TESTO DELLA PAGINA:
━━━

Intervista a Rossella Rossini di Rosario Iaccarino
Nello scorso maggio è uscito in libreria per i tipi di Edizioni di Storia e Letteratura un libro dedicato a Eleanor Roosevelt1, figura di spicco della cultura progressista degli Stati Uniti del Novecento, attivista nel Partito Democratico e impegnata sin da giovane nell’associazionismo per i diritti delle donne e contro le discriminazioni razziali, nonché promotrice della Dichiarazione Universale dei Diritti Umani approvata il 10 dicembre 1948 dall’Assemblea Generale delle Nazioni Unite, dove era delegata della sua nazione. Firma l’interessante volume la giornalista Rossella Rossini, che già nel 2017 per la stessa casa editrice aveva curato la traduzione di testi della Roosevelt, raccolti sotto il titolo Elogio della curiosità.
Rossini, parlare del suo libro è innanzitutto plaudire alla scelta di raccontare la storia e l’azione politica di una donna che ha dato impulso alla cultura dei diritti civili e sociali in Usa e nel mondo, indipendentemente dal fatto che abbia ricoperto, in quanto moglie, la carica di first lady accanto a Franklin Delano Roosevelt, presidente americano del New Deal. Perché ha scelto di scrivere un volume su Eleanor Roosevelt?

━━━

INFORMAZIONI RIPORTATE:
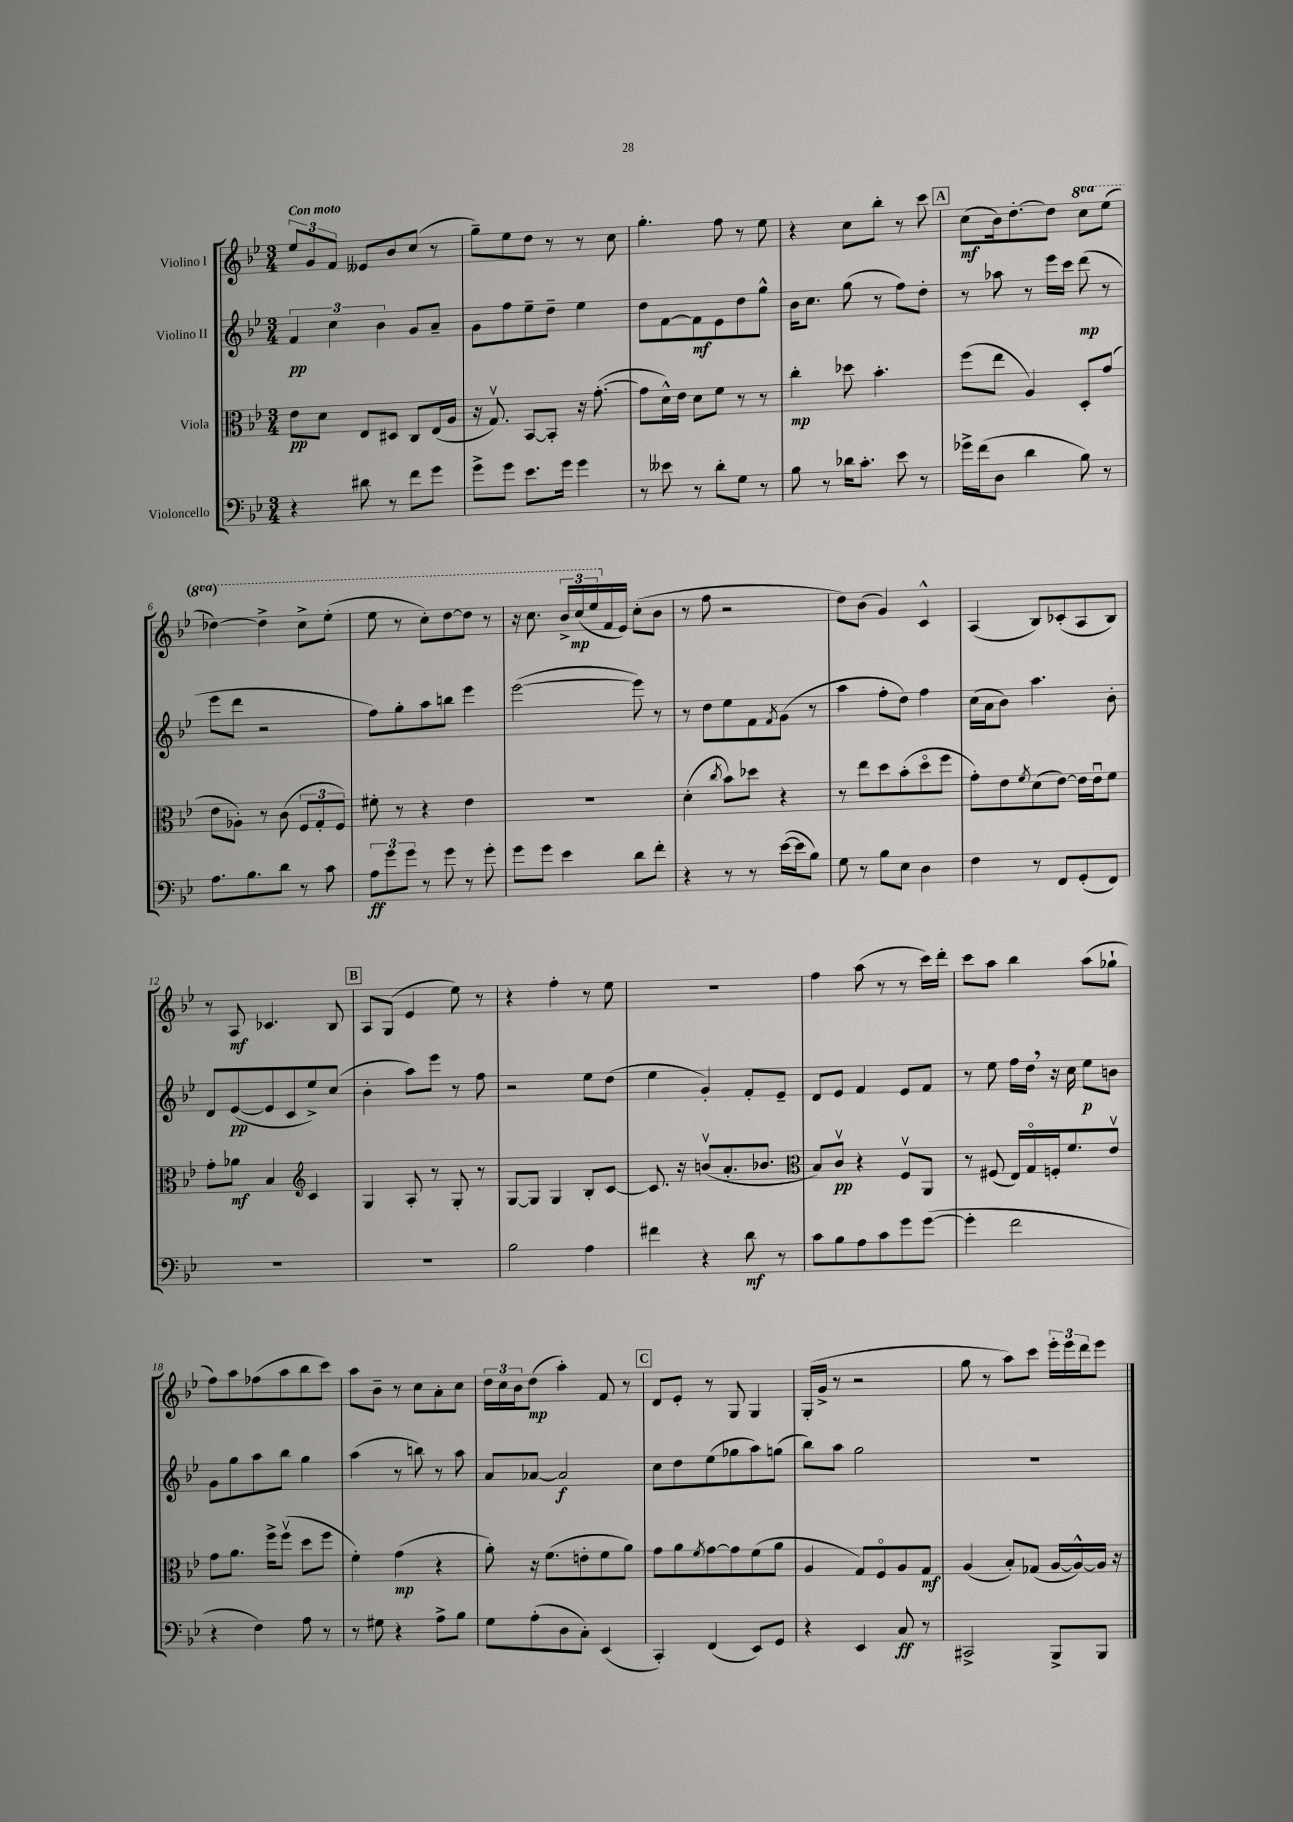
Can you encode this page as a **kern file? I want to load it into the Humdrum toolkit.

**kern	**kern	**kern	**kern
*staff4	*staff3	*staff2	*staff1
*clefF4	*clefC3	*clefG2	*clefG2
*k[b-e-]	*k[b-e-]	*k[b-e-]	*k[b-e-]
*M3/4	*M3/4	*M3/4	*M3/4
4r	8e-	6f	12ee-
.	.	.	12g
.	8d	.	.
.	.	6cc	12f
8d#	8E-	.	8e--
.	.	6b-	.
8r	8D#	.	8b-
8f	8C	8g	(8cc
8g	(16E-	8a~	8r
.	16A	.	.
=	=	=	=
8g^	16r	8g	8gg~)
.	8.Gv)	.	.
8g	.	8ff	8ee-
8.e-	[8BB-	8ee-~	8dd
.	8BB-']	8dd~	8r
16g	.	.	.
4g	16r	4ee-	8r
.	([8.g'	.	.
.	.	.	8cc
=	=	=	=
8r	8g]	8dd	4.gg'
8e--	16d^^)	[8f	.
.	16e-	.	.
8r	8d	8f]	.
8d'	8f	8e-	8ff
8G	8r	8dd	8r
8r	8r	8gg^^	8ee-
=	=	=	=
8B-	4cc'	16b-	4r
.	.	8.cc	.
8r	.	.	.
16d-	8dd-	(8gg	8cc
8.c'	.	.	.
.	4.b-'	8r	8bb-'
8e-	.	8ff)	8r
8r	.	8dd'	8ccc
=	=	=	=
16g-^	(8ff	8r	(8cc
(16f	.	.	.
8D	8ee-	8aa-	16b-)
.	.	.	[8.dd'
4d	4A)	8r	.
.	.	16eee-	8dd]
.	.	16ccc	.
8B-)	8D'	(8ddd	8ccc
8r	(8g	8r	(8eee-
=	=	=	=
8.A	8e-	8eee-	[4ddd-)
.	8A-')	8ddd	.
8.B-	.	.	.
.	8r	2r	4ddd-^]
8d	(8c	.	.
8r	12F	.	8ccc^
.	12G'	.	.
8c	.	.	(8eee-'
.	12F)	.	.
=	=	=	=
12A	8f#'	8ff)	8eee-
12g	.	.	.
.	8r	8gg'	8r
12g	.	.	.
8r	4r	8aa	8ccc')
8g	.	8bb	[8ddd
8r	4e-	4eee-	8ddd]
8g'	.	.	8r
=	=	=	=
8g	2.r	([2eee-	16r
.	.	.	8.ccc
8g	.	.	.
4e-	.	.	24bb-^
.	.	.	(24ccc
.	.	.	24eee-
.	.	.	16f
.	.	.	16e-)
8d	.	8eee-])	(8cc'
8f'	.	8r	8b-
=	=	=	=
4r	(4d'	8r	8r
.	.	8dd	8ff
.	8qcc	.	.
8r	8b-)	8ee-	2r
8r	8dd-	8f	.
.	.	8qf	.
([16e-	4r	(8g	.
16e-]	.	.	.
8B-)	.	8r	.
=	=	=	=
8G	8r	4aa	8dd)
8r	8ee-	.	(8b-
8B-	8dd	8ff'	4g)
8E-	(8b-'	8dd)	.
4D	8ddo	4ff	4c^^
.	8ff	.	.
=	=	=	=
4F	8g')	(16cc	(4A
.	.	16a	.
.	8e-	8b-)	.
.	8qf	.	.
8r	(8d	4.aa	8B-)
8FF	[8e-)	.	(8c-'
(8GG'	16e-]	.	8A
.	16e-u	.	.
8FF)	8f	8b-'	8B-)
=	=	=	=
2.r	8g'	8d	8r
.	8a-	([8e-	8A
.	4B-	8e-]	4.c-
.	.	8c	.
*	*clefG2	*	*
.	4c	8ee-^)	.
.	.	(8cc	8B-
=	=	=	=
2.r	4G	4b-'	8A
.	.	.	(8G
.	8A'	8aa)	4e-
.	8r	8eee-	.
.	8G'	8r	8ee-)
.	8r	8ff	8r
=	=	=	=
2B-	[8G	2r	4r
.	8G]	.	.
.	4G	.	4ff'
4A	8B-'	8ee-	8r
.	[8c	(8dd	8ee-
=	=	=	=
4f#	8.c]	4ee-	2.r
.	16r	.	.
4r	(8bv	4g')	.
.	8.a'	.	.
8d	.	8f'	.
.	8.b-	.	.
8r	.	8e-~	.
=	=	=	=
*	*clefC3	*	*
8c	8B-)	8d	4ff
8B-	8cv	8e-	.
8A	4r	4f	(8aa
8c	.	.	8r
8g	8Fv	8e-	8r
([8g	8AA	8f	16ccc)
.	.	.	16ddd'
=	=	=	=
4g']	8r	8r	8ccc
.	(8F#	8ee-	8aa
2f	16E-)	16ff	4bb-
.	16Go	16dd	.
.	16F'	16r	.
.	8.f	16cc	.
.	.	8ee-	(8aa
.	8e-v	8b	8gg-`
=	=	=	=
4r	8g	8g	8ff)
.	8.a	8gg	8aa
4F)	.	8aa	(8ff-
.	16ff^	.	.
.	(8ffv	8bb-	8aa
8A	8dd	4gg	8bb-
8r	8ff	.	8ccc)
=	=	=	=
8r	4f')	(4aa	8aa
8G#	.	.	8b-~
4r	(4g	8r	8r
.	.	8bb)	8cc
8A^	4r	8r	8a'
8B-	.	8aa	8cc
=	=	=	=
8G	8a')	8a	24dd
.	.	.	24cc
.	.	.	24b-
(8A'	16r	[8a-	(8dd
.	(8.f	.	.
8D	.	2a-]	4aa')
8C')	8e'	.	.
(4EE-	8f	.	8f
.	8a)	.	8r
=	=	=	=
4CC')	8g	8cc	8d
.	8a	8dd	8e-'
.	8qf	.	.
(4FF	[8g	(8ee-	8r
.	8g]	8gg-	8G
8EE-)	(8f	8aa)	4G
8GG	8a	(8gg	.
=	=	=	=
4r	4A	8bb-)	(16G'
.	.	.	16g^
.	.	8aa	8r
4EE-	8G)	2gg	2r
.	8Fo	.	.
8C	8A	.	.
8r	8G	.	.
=	=	=	=
2CC#^	(4A	2.r	8gg
.	.	.	8r
.	8B-')	.	8aa)
.	(8G-	.	8ccc
8BBB-^	[16A	.	24eee-'
.	.	.	24eee-
.	16A^^_)	.	.
.	.	.	24ddd
8BBB-	16A]	.	8eee-
.	16r	.	.
==	==	==	==
*-	*-	*-	*-
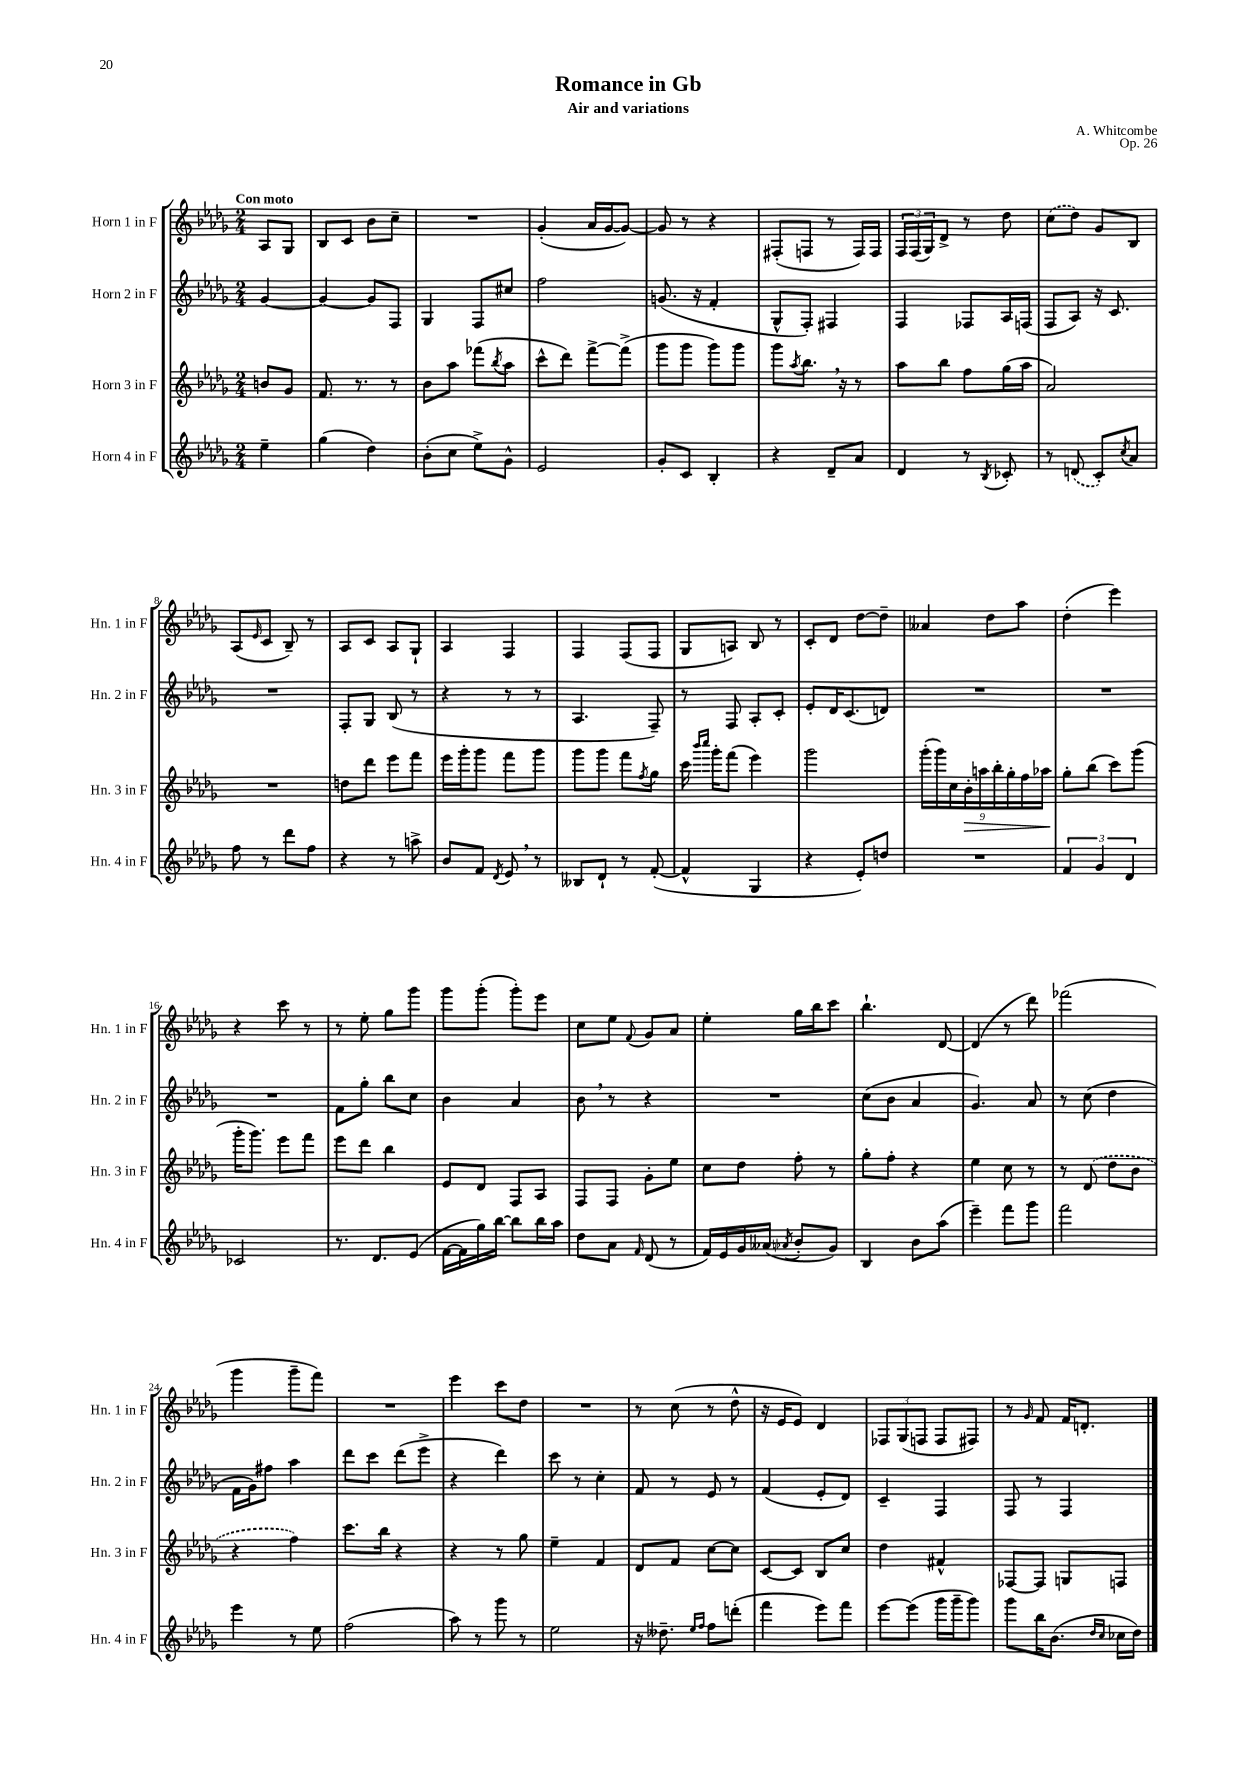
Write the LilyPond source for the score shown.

\header { title = "Romance in Gb" composer = "A. Whitcombe" subtitle = "Air and variations" opus = "Op. 26" }
<<
\new StaffGroup <<
\new Staff = "s0" \with { instrumentName = "Horn 1 in F" shortInstrumentName = "Hn. 1 in F" } {
    \clef treble \key des \major \numericTimeSignature \time 2/4 \partial 4 \tempo "Con moto"
    aes8 ges8 |
    bes8 c'8 bes'8 c''8-- |
    R2 |
    ges'4-.( aes'16 ges'16~ ges'8~) |
    ges'8 r8 r4 |
    fis8-.( f8 r8 f16) f16 |
    \tuplet 3/2 { f16 f16( ges16) } des'8-> r8 des''8 |
    \once \slurDashed c''8( des''8) ges'8 bes8 |
    aes8( \grace { ees'16 } c'8 bes8--) r8 |
    aes8 c'8 aes8 ges8-! |
    aes4 f4 |
    f4 f8( f8 |
    ges8 a8) bes8 r8 |
    c'8-. des'8 des''8~ des''8-- |
    aeses'4 des''8 aes''8 |
    des''4-.( ees'''4) |
    r4 c'''8 r8 |
    r8 ees''8-. ges''8 ges'''8 |
    ges'''8 ges'''8-.( ges'''8-.) ees'''8 |
    c''8 ees''8 \appoggiatura { f'8 } ges'8 aes'8 |
    ees''4-. ges''16 bes''16 c'''8 |
    bes''4.-! des'8~ |
    des'4( r8 des'''8) |
    fes'''2( |
    ges'''4 ges'''8-- f'''8) |
    R2 |
    ees'''4 c'''8 des''8 |
    R2 |
    r8 c''8( r8 des''8-^ |
    r16 ees'16 ees'8) des'4 |
    \tuplet 3/2 { fes8 ges8( f8 } f8 fis8) |
    r8 \grace { ges'16 } f'8 f'16 d'8.-. \bar "|." |
}
\new Staff = "s1" \with { instrumentName = "Horn 2 in F" shortInstrumentName = "Hn. 2 in F" } {
    \clef treble \key des \major \numericTimeSignature \time 2/4 \partial 4
    ges'4~ |
    ges'4~ ges'8 f8 |
    ges4 f8 cis''8 |
    f''2 |
    g'8.( r16 f'4-. |
    ges8-^ f8-.) fis4 |
    f4 fes8 aes16 f16( |
    f8 aes8) r16 c'8. |
    R2 |
    f8-. ges8 bes8( r8 |
    r4 r8 r8 |
    aes4. f8--) |
    r8 f8 aes8-. c'8-. |
    ees'8-. des'16 c'8.( d'8) |
    R2 |
    R2 |
    R2 |
    f'8 ges''8-. bes''8 c''8 |
    bes'4 aes'4 |
    bes'8 \breathe r8 r4 |
    R2 |
    c''8( bes'8 aes'4 |
    ges'4.) aes'8 |
    r8 c''8( des''4 |
    f'16 ges'16) fis''8 aes''4 |
    des'''8 c'''8 des'''8( ees'''8-> |
    r4 des'''4) |
    c'''8 r8 c''4-. |
    f'8 r8 ees'8 r8 |
    f'4( ees'8-. des'8) |
    c'4-- f4 |
    f8 r8 f4 \bar "|." |
}
\new Staff = "s2" \with { instrumentName = "Horn 3 in F" shortInstrumentName = "Hn. 3 in F" } {
    \clef treble \key des \major \numericTimeSignature \time 2/4 \partial 4
    b'8 ges'8 |
    f'8. r8. r8 |
    bes'8 aes''8 fes'''8( \acciaccatura { bes''8 } aes''8 |
    c'''8-^ des'''8) f'''8~-> f'''8->( |
    ges'''8 ges'''8 ges'''8) ges'''8 |
    ges'''8 \acciaccatura { aes''8 } bes''8. \breathe r16 r8 |
    aes''8 bes''8 f''8 ges''16( aes''16 |
    aes'2) |
    R2 |
    d''8 des'''8 ees'''8 f'''8 |
    ees'''16 ges'''16-. ges'''8 f'''8 ges'''8 |
    ges'''8 ges'''8 f'''8 \acciaccatura { f''8 } ges''8 |
    c'''16 \grace { bes'''16 c''''16 } ges'''16-. f'''8( ees'''4) |
    ges'''2 |
    \tuplet 9/8 { ges'''16-.( ges'''16) c''16 bes'16-.\> a''16 bes''16-. ges''16-. f''16 aes''16\! } |
    ges''8-. bes''8( c'''8) ges'''8( |
    ges'''16-. ges'''8.) ees'''8 f'''8 |
    ees'''8 des'''8 bes''4 |
    ees'8 des'8 f8 aes8 |
    f8 f8 ges'8-. ees''8 |
    c''8 des''8 f''8-. r8 |
    ges''8-. f''8-. r4 |
    ees''4 c''8 r8 |
    r8 \once \slurDashed des'8( des''8 bes'8 |
    r4 f''4) |
    c'''8. bes''16 r4 |
    r4 r8 ges''8 |
    ees''4-- f'4 |
    des'8 f'8 c''8~ c''8 |
    c'8~ c'8 bes8 c''8 |
    des''4 fis'4-^ |
    fes8~ fes8 g8 f8 \bar "|." |
}
\new Staff = "s3" \with { instrumentName = "Horn 4 in F" shortInstrumentName = "Hn. 4 in F" } {
    \clef treble \key des \major \numericTimeSignature \time 2/4 \partial 4
    ees''4-- |
    ges''4( des''4) |
    bes'8-.( c''8 ees''8->) ges'8-^ |
    ees'2 |
    ges'8-. c'8 bes4-. |
    r4 des'8-- aes'8 |
    des'4 r8 \acciaccatura { bes8 } ces'8-. |
    r8 \once \slurDashed d'8( c'8-.) \acciaccatura { c''8 } aes'8 |
    f''8 r8 des'''8 f''8 |
    r4 r8 a''8-> |
    bes'8 f'8 \acciaccatura { des'8 } ees'8 \breathe r8 |
    beses8 des'8-! r8 f'8~-.( |
    f'4-^ ges4 |
    r4 ees'8-.) d''8 |
    R2 |
    \tuplet 3/2 { f'4 ges'4 des'4 } |
    ces'2 |
    r8. des'8. ees'8( |
    f'16~ f'16 ges''16) bes''16~ bes''8 bes''16 aes''16 |
    des''8 aes'8 \grace { f'16 } des'8( r8 |
    f'16) ees'16 ges'16 aeses'16( \acciaccatura { aes'8 } bes'8-. ges'8) |
    bes4 bes'8 aes''8( |
    ees'''4--) f'''8 ges'''8 |
    f'''2 |
    ees'''4 r8 ees''8 |
    f''2( |
    aes''8) r8 ges'''8 r8 |
    ees''2 |
    r16 deses''8.-- \grace { ees''16 f''16 } f''8 d'''8-.( |
    f'''4 ees'''8) f'''8 |
    ees'''8~ ees'''8( ges'''16 ges'''16-- ges'''8) |
    ges'''8 bes''16 bes'8.( \grace { des''16 c''16 } ces''16 des''16) \bar "|." |
}
>>
>>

━━━

ISTRUZIONI DEI COMPITI:
**a.** Riporta il passo del testo della pagina che si apre con le parole "Intervista a Rossella" e si chiude con "Elogio della curiosità.", sostituendo "giornalista" con "scrittrice".
**b.** Secondo il testo della pagina, in quale data l'Assemblea Generale delle Nazioni Unite approvò la Dichiarazione Universale dei Diritti Umani?
I record costituiscono materiale separato dal testo della pagina.

RISPOSTE COMPLETE:
**a.**
Intervista a Rossella Rossini di Rosario Iaccarino
Nello scorso maggio è uscito in libreria per i tipi di Edizioni di Storia e Letteratura un libro dedicato a Eleanor Roosevelt1, figura di spicco della cultura progressista degli Stati Uniti del Novecento, attivista nel Partito Democratico e impegnata sin da giovane nell’associazionismo per i diritti delle donne e contro le discriminazioni razziali, nonché promotrice della Dichiarazione Universale dei Diritti Umani approvata il 10 dicembre 1948 dall’Assemblea Generale delle Nazioni Unite, dove era delegata della sua nazione. Firma l’interessante volume la scrittrice Rossella Rossini, che già nel 2017 per la stessa casa editrice aveva curato la traduzione di testi della Roosevelt, raccolti sotto il titolo Elogio della curiosità.

**b.** Il 10 dicembre 1948.